Exercise aim → Return the data exactly, apart from leaving out the pictures.

Stored data →
——————

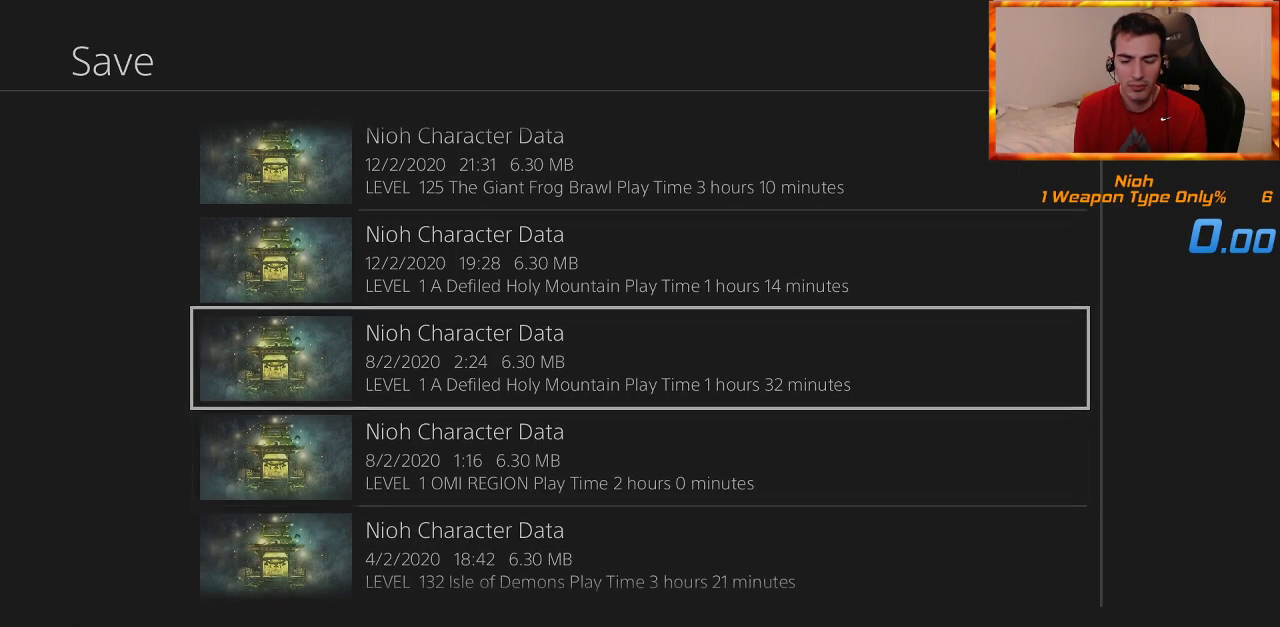
{"buttons": [], "left_stick": "center", "right_stick": "center", "events": []}
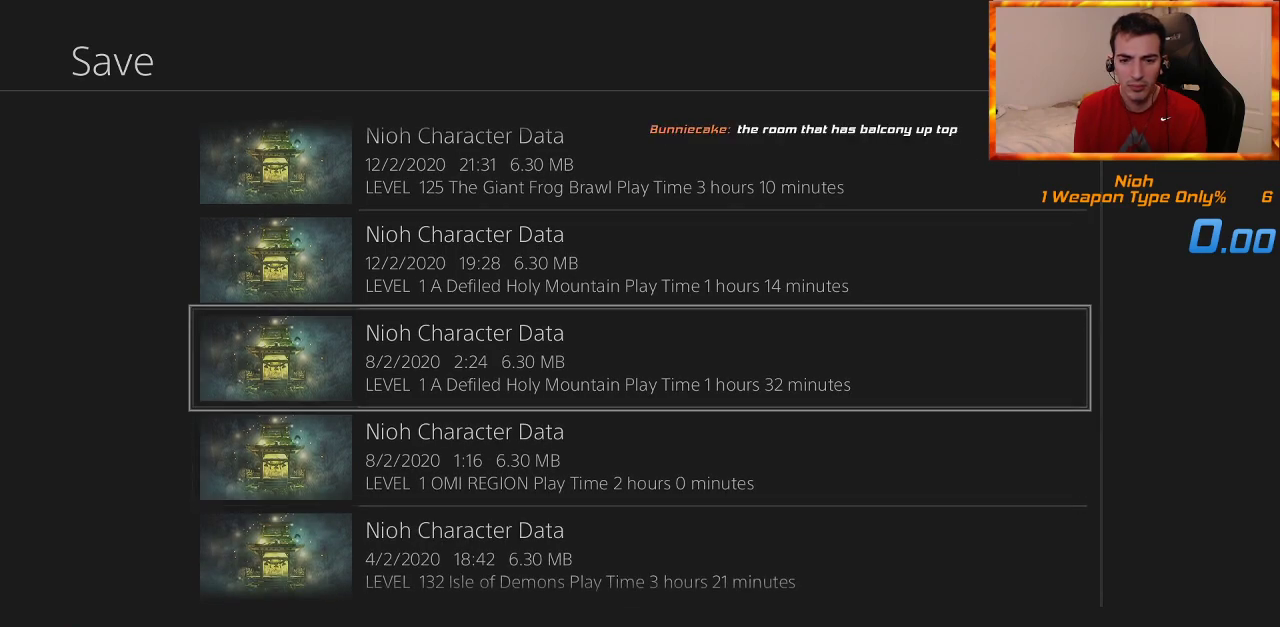
{"buttons": [], "left_stick": "center", "right_stick": "center", "events": []}
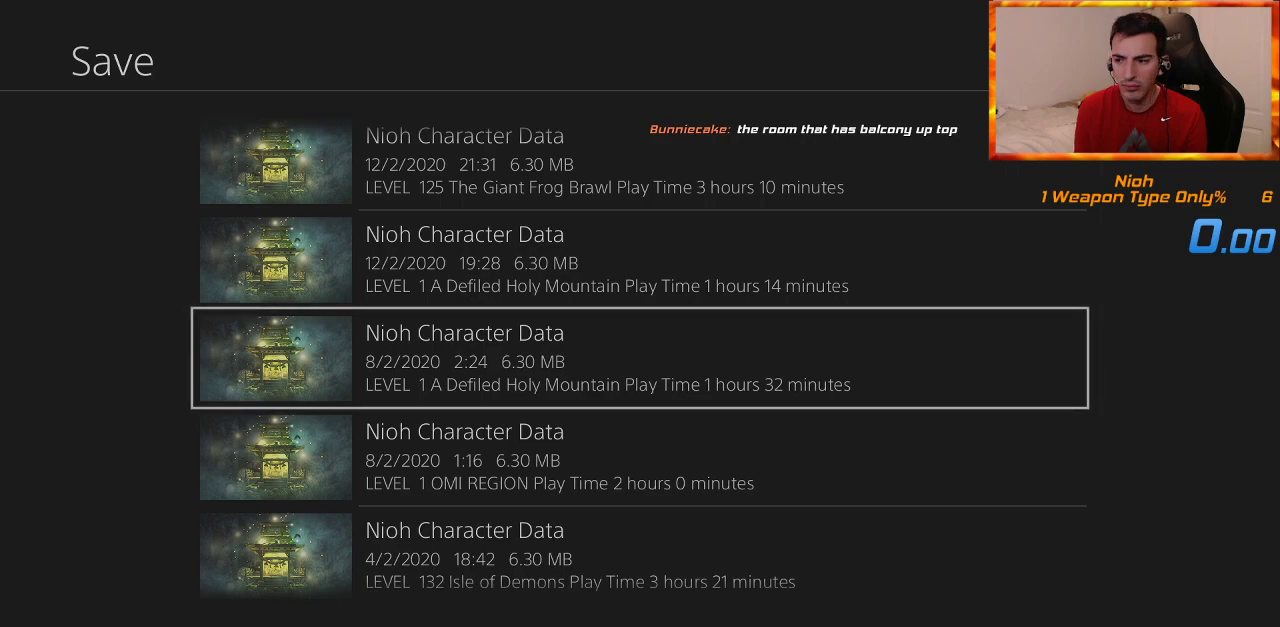
{"buttons": ["CROSS"], "left_stick": "center", "right_stick": "center", "events": [[317, "CROSS", "down"]]}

——————

Output →
{"buttons": [], "left_stick": "center", "right_stick": "center", "events": []}
{"buttons": [], "left_stick": "center", "right_stick": "center", "events": []}
{"buttons": ["CROSS"], "left_stick": "center", "right_stick": "center", "events": [[317, "CROSS", "down"]]}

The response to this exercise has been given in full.